__WHAT TO DO__:
Starting at the line with "特定商取引法に基づく表示" and going on through the line with "Impress Corporation. All rights reserved.", reproduce each line in the records below exactly and nothing more.
____ RECORD EXCERPTS
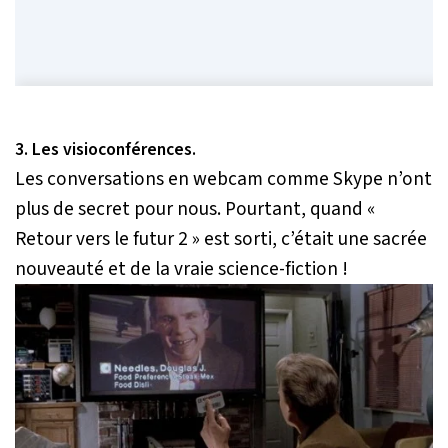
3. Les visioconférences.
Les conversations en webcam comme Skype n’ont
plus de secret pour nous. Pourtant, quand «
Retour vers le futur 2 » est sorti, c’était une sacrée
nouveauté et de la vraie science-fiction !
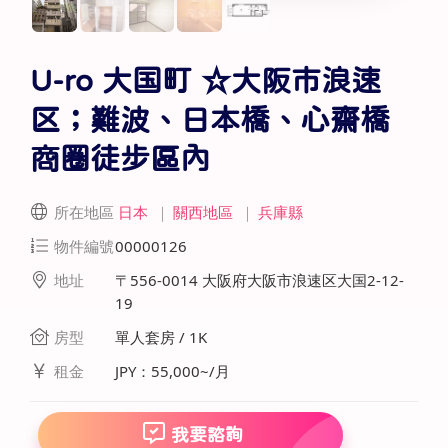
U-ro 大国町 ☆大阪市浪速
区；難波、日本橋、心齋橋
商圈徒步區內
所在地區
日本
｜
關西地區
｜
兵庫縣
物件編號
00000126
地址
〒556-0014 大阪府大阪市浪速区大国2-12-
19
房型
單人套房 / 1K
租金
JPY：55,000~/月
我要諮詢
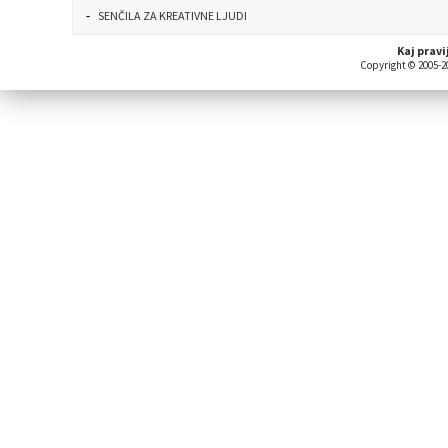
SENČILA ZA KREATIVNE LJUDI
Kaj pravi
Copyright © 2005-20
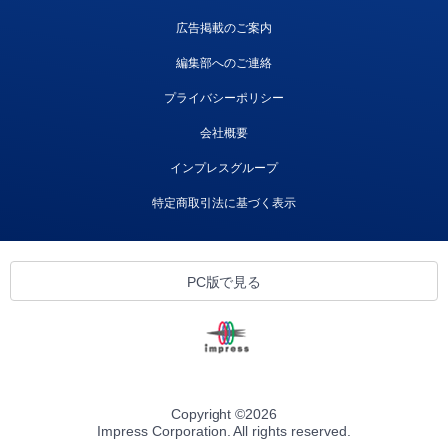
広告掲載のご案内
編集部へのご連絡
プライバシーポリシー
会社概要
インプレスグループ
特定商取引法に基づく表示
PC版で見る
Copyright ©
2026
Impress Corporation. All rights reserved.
________
____ RECORD EXCERPTS
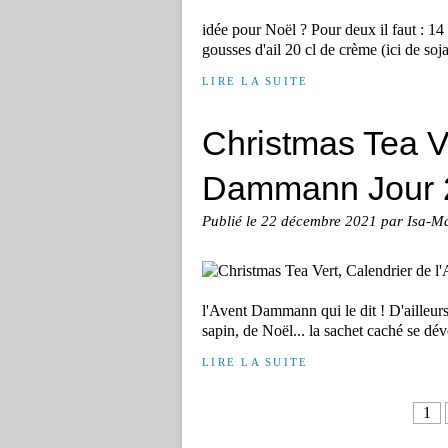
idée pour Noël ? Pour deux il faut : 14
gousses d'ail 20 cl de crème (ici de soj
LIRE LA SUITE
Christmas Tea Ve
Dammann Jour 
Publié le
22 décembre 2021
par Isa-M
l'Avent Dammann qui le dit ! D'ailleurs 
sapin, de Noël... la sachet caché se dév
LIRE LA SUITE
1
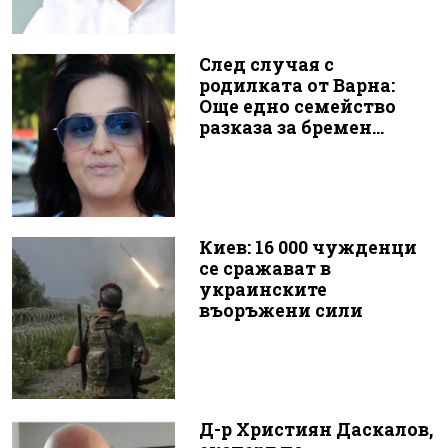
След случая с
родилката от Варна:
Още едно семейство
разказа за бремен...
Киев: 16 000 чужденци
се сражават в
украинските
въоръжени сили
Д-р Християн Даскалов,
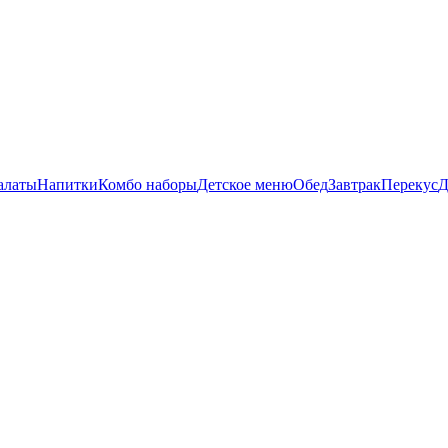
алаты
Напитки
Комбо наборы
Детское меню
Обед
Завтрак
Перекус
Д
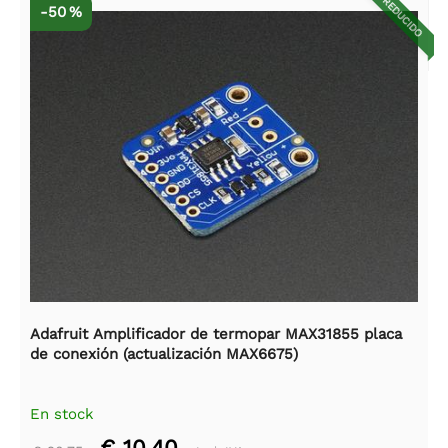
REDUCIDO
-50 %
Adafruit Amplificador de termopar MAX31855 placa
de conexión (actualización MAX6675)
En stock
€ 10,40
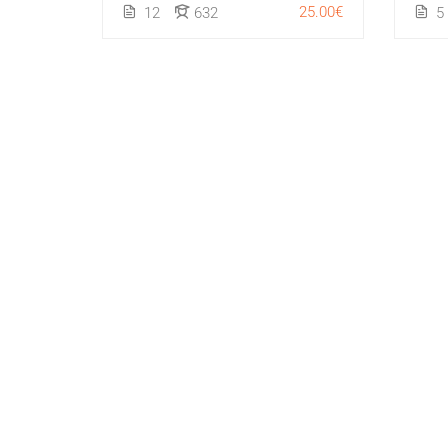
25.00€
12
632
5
________
____ RECORD EXCERPTS
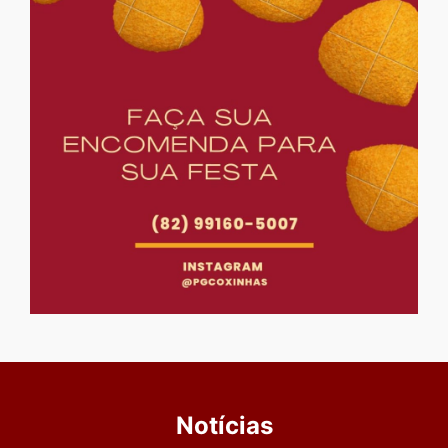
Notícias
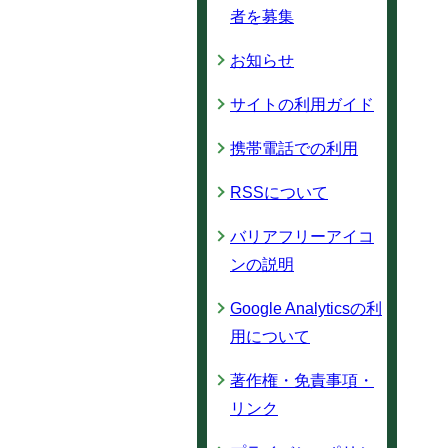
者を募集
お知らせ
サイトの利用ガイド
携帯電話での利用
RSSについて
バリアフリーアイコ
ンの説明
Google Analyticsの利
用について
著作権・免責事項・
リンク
________
__PROBLEM SOLUTION__:
特定商取引法に基づく表示
PC版で見る
Copyright ©
2026
Impress Corporation. All rights reserved.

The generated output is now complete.